# Meanwhile, in the rest of this world...



## semi-ambivalent (Oct 12, 2019)

Seen in this article








						Why macOS Catalina is breaking so many apps, and what to do about it
					

It’s a new age for Apple software, but that means being prepared for what might go wrong




					www.theverge.com
				



about bumps in the road for updating to MacOS Catalina:

"The same is not true for the Mac, which as a much more open platform..."

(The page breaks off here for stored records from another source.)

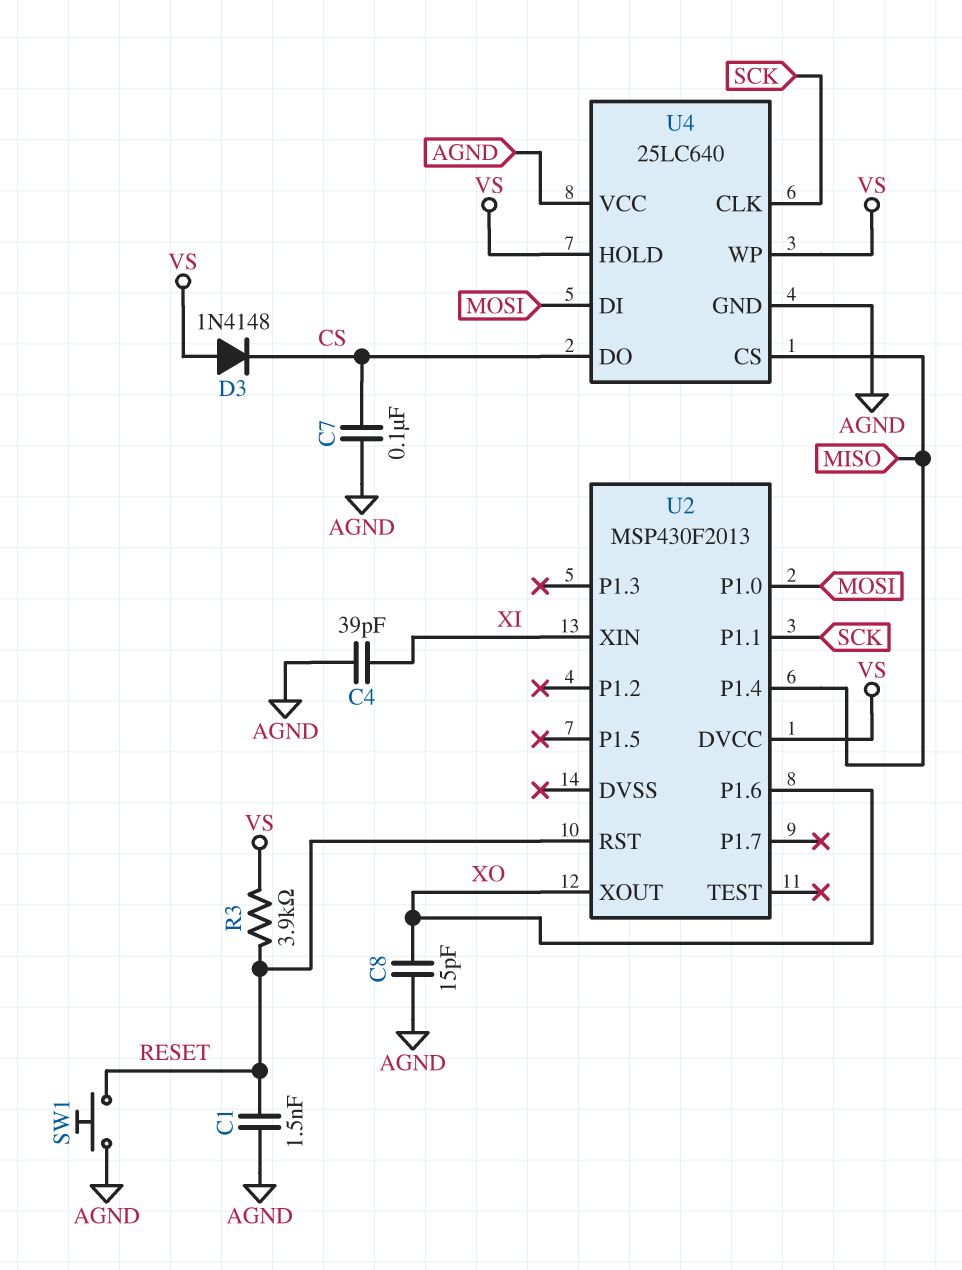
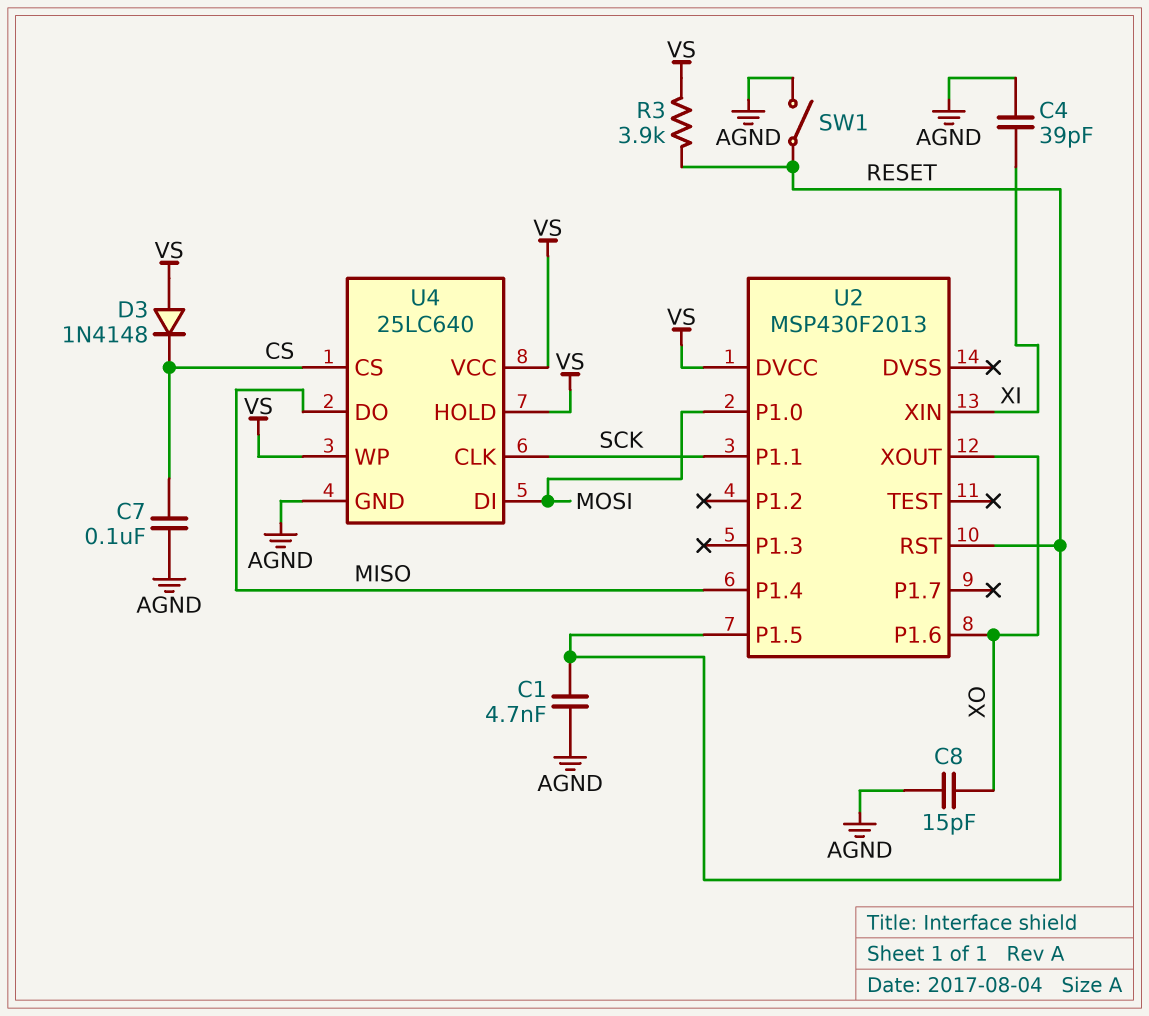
C1: 1.5nF (AGND, RESET) -> 4.7nF (AGND, RESET)
SW1: button (AGND, RESET) -> switch (AGND, RESET)
U2 pin P1.5: none -> RESET
U4 pin CS: MISO -> CS
U4 pin DO: CS -> MISO
U4 pin VCC: AGND -> VS

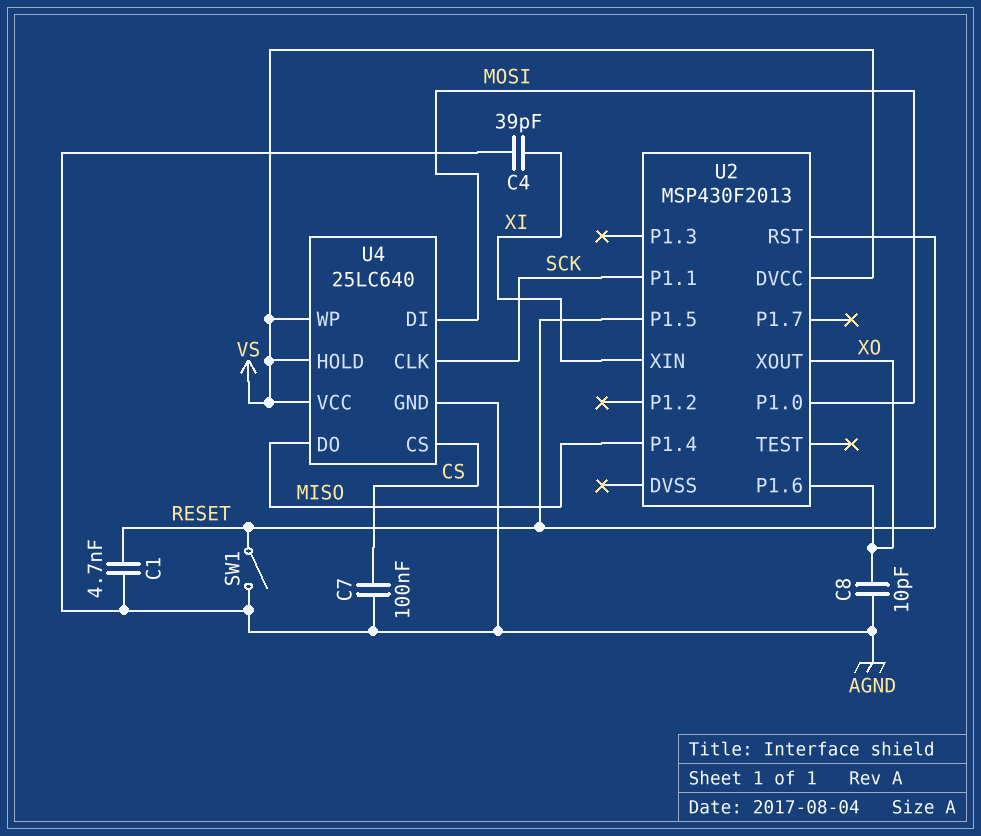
C8: 15pF (AGND, XO) -> 10pF (AGND, XO)
D3: diode 1N4148 (A VS, K CS) -> none
R3: 3.9k (RESET, VS) -> none

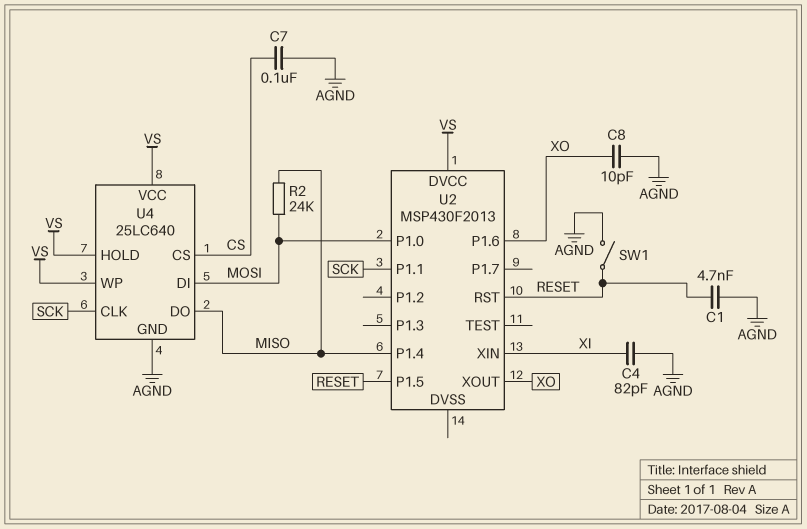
C4: 39pF (AGND, XI) -> 82pF (AGND, XI)
R2: none -> 24k (MISO, MOSI)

Thank goodness for relativism. Everywhere, Journalism takes a breather.


----------



## yuripv (Oct 12, 2019)

Users are never happy.  Microsoft keeping all kinds of old stuff: "Oh just look at that, 90's technologies, that OS is ugly"; Apple removing 32bit support: "Hey, you broke my legacy apps!". If you want to hate on something, there IS always a reason


----------



## Phishfry (Oct 12, 2019)

What pisses me off is that so many people think 32 bit hardware is so old.
Guess what Z2580 was released by Intel in late 2013.

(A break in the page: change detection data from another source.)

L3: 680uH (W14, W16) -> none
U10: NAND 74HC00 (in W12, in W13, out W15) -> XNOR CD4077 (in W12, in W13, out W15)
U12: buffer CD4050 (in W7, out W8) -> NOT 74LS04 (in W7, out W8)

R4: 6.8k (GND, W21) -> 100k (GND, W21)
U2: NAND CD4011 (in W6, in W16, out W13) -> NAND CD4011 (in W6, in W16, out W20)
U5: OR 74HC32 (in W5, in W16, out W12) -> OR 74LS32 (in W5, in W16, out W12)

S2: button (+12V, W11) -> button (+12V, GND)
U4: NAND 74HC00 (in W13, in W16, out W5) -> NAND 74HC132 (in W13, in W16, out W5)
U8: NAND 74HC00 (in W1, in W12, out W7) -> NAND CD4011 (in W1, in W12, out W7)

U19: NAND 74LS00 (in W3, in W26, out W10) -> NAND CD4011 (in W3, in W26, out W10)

						Products formerly Cloverview
					

Products formerly Cloverview product listing with links to detailed product features and specifications.




					ark.intel.com
				



So many people seem ignorant because they assume 32bit Arch is dead.
I used this argument in HN comments.
So Fedora and Ubuntu ditched support on a 6 year old CPU.
Shame on them and all the others who assume wrong.


----------



## Hakaba (Oct 12, 2019)

Phishfry said:


> What pisses me off is that so many people think 32 bit hardware is so old.


But Apple let you install Mac OS X only on mac hardware by licence.
The last 32bit mac is probably the core duo Mac mini (not sure) and this hardward don't support current OS X version.
So the breaking point is only for old software.


----------



## Phishfry (Oct 12, 2019)

Yes Gen1 MiniMac used 32 bit. That was from 2009.
I understand that Apple do not want you to access your files to push you into the cloud.
Lack of a usable USB port on many Apple products seemed ominous to me.
Would the Hackentosh community exist if Apple sold their OSX outright?
Look on craigslist and you will find many working old Macs with elCapitan and older because Apple dropped support.
Some with a nice 24" display.
Premium hardware discontinued to make you buy newer overpriced gear.
I haven't owned Apple since Mac SE.


----------



## Hakaba (Oct 12, 2019)

I have a macbook pro core duo (still working). But I replace my macbook pro 2013 with a PC laptop. (Working tool)
This laptop work in Xubuntu as I failed when I try to install freeBSD (and TrueOS) on it.
For me, Ubuntu is not better than OS X in upgrading policy...


----------



## CraigHB (Oct 12, 2019)

Apple does seem to forge ahead abandoning old tech in its wake.  For example my friend recently bought a MacBook and it only has USB C ports.  My Windows laptop I bought recently has one C port and the rest A ports. Desktop motherboards you buy right now have a good number of A ports, but only one or two C ports. 

In any case 32 bit may be dropped pretty quick for desktop/laptop, but it will probably remain alive and well for embedded stuff.  Though embedded usually does not run Windows or MacOS.  These days Linux and Android is most popular there.


----------



## obsigna (Oct 12, 2019)

I won’t upgrade to macOS 10.15 because of two software packets which I paid a hell a lot of money for, and even if I would be ready to pay for it once again, it won’t be the same. I am talking about Adobe Illustrator CS3 (Inkscape does simply not serve my needs) and MS Office for Mac. Both packets are not sold anymore but available only by subscription, i.e. I would not own my copy, and it can be revoked once a big leader in his great and unmatched wisdom thinks that the economy of the country where I live should be destroyed.

I don’t use MS office anymore, I never did happily anyway, and I got rid of the peers sending e-mails as word documents. Although, I yet depend on the Illustrator.


----------